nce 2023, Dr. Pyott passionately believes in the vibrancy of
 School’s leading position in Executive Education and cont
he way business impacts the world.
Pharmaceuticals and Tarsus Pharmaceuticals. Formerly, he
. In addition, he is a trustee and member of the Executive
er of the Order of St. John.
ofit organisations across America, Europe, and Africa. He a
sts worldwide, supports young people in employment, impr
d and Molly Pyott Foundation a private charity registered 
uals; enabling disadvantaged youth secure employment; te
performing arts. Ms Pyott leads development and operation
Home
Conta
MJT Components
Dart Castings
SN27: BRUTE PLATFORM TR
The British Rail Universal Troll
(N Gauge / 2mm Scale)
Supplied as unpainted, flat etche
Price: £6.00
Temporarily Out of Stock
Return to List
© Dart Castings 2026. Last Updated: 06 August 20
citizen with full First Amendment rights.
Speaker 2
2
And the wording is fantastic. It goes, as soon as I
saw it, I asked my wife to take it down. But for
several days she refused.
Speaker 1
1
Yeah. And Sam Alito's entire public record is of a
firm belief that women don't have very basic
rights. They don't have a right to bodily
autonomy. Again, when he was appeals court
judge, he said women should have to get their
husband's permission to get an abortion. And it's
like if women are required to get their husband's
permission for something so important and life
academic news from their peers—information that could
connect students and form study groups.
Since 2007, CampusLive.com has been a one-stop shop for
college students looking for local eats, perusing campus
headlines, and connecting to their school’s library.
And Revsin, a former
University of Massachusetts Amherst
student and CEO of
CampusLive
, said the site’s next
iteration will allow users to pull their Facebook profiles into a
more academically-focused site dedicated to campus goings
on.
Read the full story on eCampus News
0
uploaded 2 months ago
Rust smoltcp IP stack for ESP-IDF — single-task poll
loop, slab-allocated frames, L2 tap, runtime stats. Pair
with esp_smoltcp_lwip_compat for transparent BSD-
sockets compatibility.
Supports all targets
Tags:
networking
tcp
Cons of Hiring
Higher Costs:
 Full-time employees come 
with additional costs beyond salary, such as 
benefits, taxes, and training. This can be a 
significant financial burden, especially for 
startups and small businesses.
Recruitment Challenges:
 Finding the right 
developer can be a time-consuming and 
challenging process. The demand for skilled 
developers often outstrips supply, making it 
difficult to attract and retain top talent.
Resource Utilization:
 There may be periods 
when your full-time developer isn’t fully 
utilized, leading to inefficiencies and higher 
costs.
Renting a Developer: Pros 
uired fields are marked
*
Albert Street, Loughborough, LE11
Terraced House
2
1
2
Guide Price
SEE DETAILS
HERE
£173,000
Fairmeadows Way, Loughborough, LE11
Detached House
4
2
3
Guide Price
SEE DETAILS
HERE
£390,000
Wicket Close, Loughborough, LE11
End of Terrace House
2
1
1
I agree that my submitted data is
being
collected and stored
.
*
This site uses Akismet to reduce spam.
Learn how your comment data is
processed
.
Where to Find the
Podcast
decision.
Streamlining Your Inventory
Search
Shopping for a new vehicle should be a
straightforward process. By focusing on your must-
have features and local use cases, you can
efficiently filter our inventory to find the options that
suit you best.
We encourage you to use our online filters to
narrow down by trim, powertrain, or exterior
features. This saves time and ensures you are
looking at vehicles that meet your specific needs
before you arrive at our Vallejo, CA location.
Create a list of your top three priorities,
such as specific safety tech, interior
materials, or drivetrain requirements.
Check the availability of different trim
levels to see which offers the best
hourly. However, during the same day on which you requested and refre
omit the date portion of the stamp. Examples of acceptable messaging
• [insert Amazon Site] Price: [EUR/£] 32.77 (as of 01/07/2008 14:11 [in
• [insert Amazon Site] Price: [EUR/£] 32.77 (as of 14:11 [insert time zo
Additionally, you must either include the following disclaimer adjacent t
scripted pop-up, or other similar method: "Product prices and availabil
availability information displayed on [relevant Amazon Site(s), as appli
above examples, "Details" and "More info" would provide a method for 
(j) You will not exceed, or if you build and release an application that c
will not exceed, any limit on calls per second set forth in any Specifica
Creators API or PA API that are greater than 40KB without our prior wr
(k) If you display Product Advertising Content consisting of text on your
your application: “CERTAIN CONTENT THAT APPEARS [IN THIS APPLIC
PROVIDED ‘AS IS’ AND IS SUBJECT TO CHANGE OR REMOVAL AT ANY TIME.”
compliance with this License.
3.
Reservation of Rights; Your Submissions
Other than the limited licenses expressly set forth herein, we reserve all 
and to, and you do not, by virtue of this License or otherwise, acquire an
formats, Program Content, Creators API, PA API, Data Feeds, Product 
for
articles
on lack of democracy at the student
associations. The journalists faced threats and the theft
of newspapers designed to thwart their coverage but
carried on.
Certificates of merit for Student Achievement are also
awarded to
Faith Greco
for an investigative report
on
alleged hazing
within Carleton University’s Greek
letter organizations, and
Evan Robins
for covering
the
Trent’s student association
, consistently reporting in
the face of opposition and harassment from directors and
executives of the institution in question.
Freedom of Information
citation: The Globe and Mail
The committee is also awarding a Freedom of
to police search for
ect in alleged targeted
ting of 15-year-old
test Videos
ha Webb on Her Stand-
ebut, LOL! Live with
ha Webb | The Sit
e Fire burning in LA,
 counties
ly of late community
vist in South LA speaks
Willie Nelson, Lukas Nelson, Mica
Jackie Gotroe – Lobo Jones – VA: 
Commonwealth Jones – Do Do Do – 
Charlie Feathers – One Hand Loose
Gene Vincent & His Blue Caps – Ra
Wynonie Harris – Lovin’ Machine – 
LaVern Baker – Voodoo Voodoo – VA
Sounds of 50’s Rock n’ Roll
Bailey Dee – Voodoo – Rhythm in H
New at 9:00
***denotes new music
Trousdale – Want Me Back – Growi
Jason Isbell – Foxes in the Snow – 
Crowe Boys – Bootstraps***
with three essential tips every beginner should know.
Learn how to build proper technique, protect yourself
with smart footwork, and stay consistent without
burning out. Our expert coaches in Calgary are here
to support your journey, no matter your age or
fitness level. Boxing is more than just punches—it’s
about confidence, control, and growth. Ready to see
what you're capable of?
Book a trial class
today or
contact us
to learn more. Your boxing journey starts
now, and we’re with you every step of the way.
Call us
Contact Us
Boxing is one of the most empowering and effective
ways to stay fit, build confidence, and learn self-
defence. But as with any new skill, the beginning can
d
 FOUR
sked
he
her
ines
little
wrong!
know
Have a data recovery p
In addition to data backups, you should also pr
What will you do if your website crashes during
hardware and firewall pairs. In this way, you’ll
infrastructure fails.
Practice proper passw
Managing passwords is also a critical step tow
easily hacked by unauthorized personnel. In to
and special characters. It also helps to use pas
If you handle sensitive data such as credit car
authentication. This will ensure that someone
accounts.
------------------------------------------------
PROBLEM STATEMENT => Every entry must be quoted exactly as it appears above.

RESULT OF THE EXERCISE =>
nce 2023, Dr. Pyott passionately believes in the vibrancy of
 School’s leading position in Executive Education and cont
he way business impacts the world.
Pharmaceuticals and Tarsus Pharmaceuticals. Formerly, he
. In addition, he is a trustee and member of the Executive
er of the Order of St. John.
ofit organisations across America, Europe, and Africa. He a
sts worldwide, supports young people in employment, impr
d and Molly Pyott Foundation a private charity registered 
uals; enabling disadvantaged youth secure employment; te
performing arts. Ms Pyott leads development and operation
Home
Conta
MJT Components
Dart Castings
SN27: BRUTE PLATFORM TR
The British Rail Universal Troll
(N Gauge / 2mm Scale)
Supplied as unpainted, flat etche
Price: £6.00
Temporarily Out of Stock
Return to List
© Dart Castings 2026. Last Updated: 06 August 20
citizen with full First Amendment rights.
Speaker 2
2
And the wording is fantastic. It goes, as soon as I
saw it, I asked my wife to take it down. But for
several days she refused.
Speaker 1
1
Yeah. And Sam Alito's entire public record is of a
firm belief that women don't have very basic
rights. They don't have a right to bodily
autonomy. Again, when he was appeals court
judge, he said women should have to get their
husband's permission to get an abortion. And it's
like if women are required to get their husband's
permission for something so important and life
academic news from their peers—information that could
connect students and form study groups.
Since 2007, CampusLive.com has been a one-stop shop for
college students looking for local eats, perusing campus
headlines, and connecting to their school’s library.
And Revsin, a former
University of Massachusetts Amherst
student and CEO of
CampusLive
, said the site’s next
iteration will allow users to pull their Facebook profiles into a
more academically-focused site dedicated to campus goings
on.
Read the full story on eCampus News
0
uploaded 2 months ago
Rust smoltcp IP stack for ESP-IDF — single-task poll
loop, slab-allocated frames, L2 tap, runtime stats. Pair
with esp_smoltcp_lwip_compat for transparent BSD-
sockets compatibility.
Supports all targets
Tags:
networking
tcp
Cons of Hiring
Higher Costs:
 Full-time employees come 
with additional costs beyond salary, such as 
benefits, taxes, and training. This can be a 
significant financial burden, especially for 
startups and small businesses.
Recruitment Challenges:
 Finding the right 
developer can be a time-consuming and 
challenging process. The demand for skilled 
developers often outstrips supply, making it 
difficult to attract and retain top talent.
Resource Utilization:
 There may be periods 
when your full-time developer isn’t fully 
utilized, leading to inefficiencies and higher 
costs.
Renting a Developer: Pros 
uired fields are marked
*
Albert Street, Loughborough, LE11
Terraced House
2
1
2
Guide Price
SEE DETAILS
HERE
£173,000
Fairmeadows Way, Loughborough, LE11
Detached House
4
2
3
Guide Price
SEE DETAILS
HERE
£390,000
Wicket Close, Loughborough, LE11
End of Terrace House
2
1
1
I agree that my submitted data is
being
collected and stored
.
*
This site uses Akismet to reduce spam.
Learn how your comment data is
processed
.
Where to Find the
Podcast
decision.
Streamlining Your Inventory
Search
Shopping for a new vehicle should be a
straightforward process. By focusing on your must-
have features and local use cases, you can
efficiently filter our inventory to find the options that
suit you best.
We encourage you to use our online filters to
narrow down by trim, powertrain, or exterior
features. This saves time and ensures you are
looking at vehicles that meet your specific needs
before you arrive at our Vallejo, CA location.
Create a list of your top three priorities,
such as specific safety tech, interior
materials, or drivetrain requirements.
Check the availability of different trim
levels to see which offers the best
hourly. However, during the same day on which you requested and refre
omit the date portion of the stamp. Examples of acceptable messaging
• [insert Amazon Site] Price: [EUR/£] 32.77 (as of 01/07/2008 14:11 [in
• [insert Amazon Site] Price: [EUR/£] 32.77 (as of 14:11 [insert time zo
Additionally, you must either include the following disclaimer adjacent t
scripted pop-up, or other similar method: "Product prices and availabil
availability information displayed on [relevant Amazon Site(s), as appli
above examples, "Details" and "More info" would provide a method for 
(j) You will not exceed, or if you build and release an application that c
will not exceed, any limit on calls per second set forth in any Specifica
Creators API or PA API that are greater than 40KB without our prior wr
(k) If you display Product Advertising Content consisting of text on your
your application: “CERTAIN CONTENT THAT APPEARS [IN THIS APPLIC
PROVIDED ‘AS IS’ AND IS SUBJECT TO CHANGE OR REMOVAL AT ANY TIME.”
compliance with this License.
3.
Reservation of Rights; Your Submissions
Other than the limited licenses expressly set forth herein, we reserve all 
and to, and you do not, by virtue of this License or otherwise, acquire an
formats, Program Content, Creators API, PA API, Data Feeds, Product 
for
articles
on lack of democracy at the student
associations. The journalists faced threats and the theft
of newspapers designed to thwart their coverage but
carried on.
Certificates of merit for Student Achievement are also
awarded to
Faith Greco
for an investigative report
on
alleged hazing
within Carleton University’s Greek
letter organizations, and
Evan Robins
for covering
the
Trent’s student association
, consistently reporting in
the face of opposition and harassment from directors and
executives of the institution in question.
Freedom of Information
citation: The Globe and Mail
The committee is also awarding a Freedom of
to police search for
ect in alleged targeted
ting of 15-year-old
test Videos
ha Webb on Her Stand-
ebut, LOL! Live with
ha Webb | The Sit
e Fire burning in LA,
 counties
ly of late community
vist in South LA speaks
Willie Nelson, Lukas Nelson, Mica
Jackie Gotroe – Lobo Jones – VA: 
Commonwealth Jones – Do Do Do – 
Charlie Feathers – One Hand Loose
Gene Vincent & His Blue Caps – Ra
Wynonie Harris – Lovin’ Machine – 
LaVern Baker – Voodoo Voodoo – VA
Sounds of 50’s Rock n’ Roll
Bailey Dee – Voodoo – Rhythm in H
New at 9:00
***denotes new music
Trousdale – Want Me Back – Growi
Jason Isbell – Foxes in the Snow – 
Crowe Boys – Bootstraps***
with three essential tips every beginner should know.
Learn how to build proper technique, protect yourself
with smart footwork, and stay consistent without
burning out. Our expert coaches in Calgary are here
to support your journey, no matter your age or
fitness level. Boxing is more than just punches—it’s
about confidence, control, and growth. Ready to see
what you're capable of?
Book a trial class
today or
contact us
to learn more. Your boxing journey starts
now, and we’re with you every step of the way.
Call us
Contact Us
Boxing is one of the most empowering and effective
ways to stay fit, build confidence, and learn self-
defence. But as with any new skill, the beginning can
d
 FOUR
sked
he
her
ines
little
wrong!
know
Have a data recovery p
In addition to data backups, you should also pr
What will you do if your website crashes during
hardware and firewall pairs. In this way, you’ll
infrastructure fails.
Practice proper passw
Managing passwords is also a critical step tow
easily hacked by unauthorized personnel. In to
and special characters. It also helps to use pas
If you handle sensitive data such as credit car
authentication. This will ensure that someone
accounts.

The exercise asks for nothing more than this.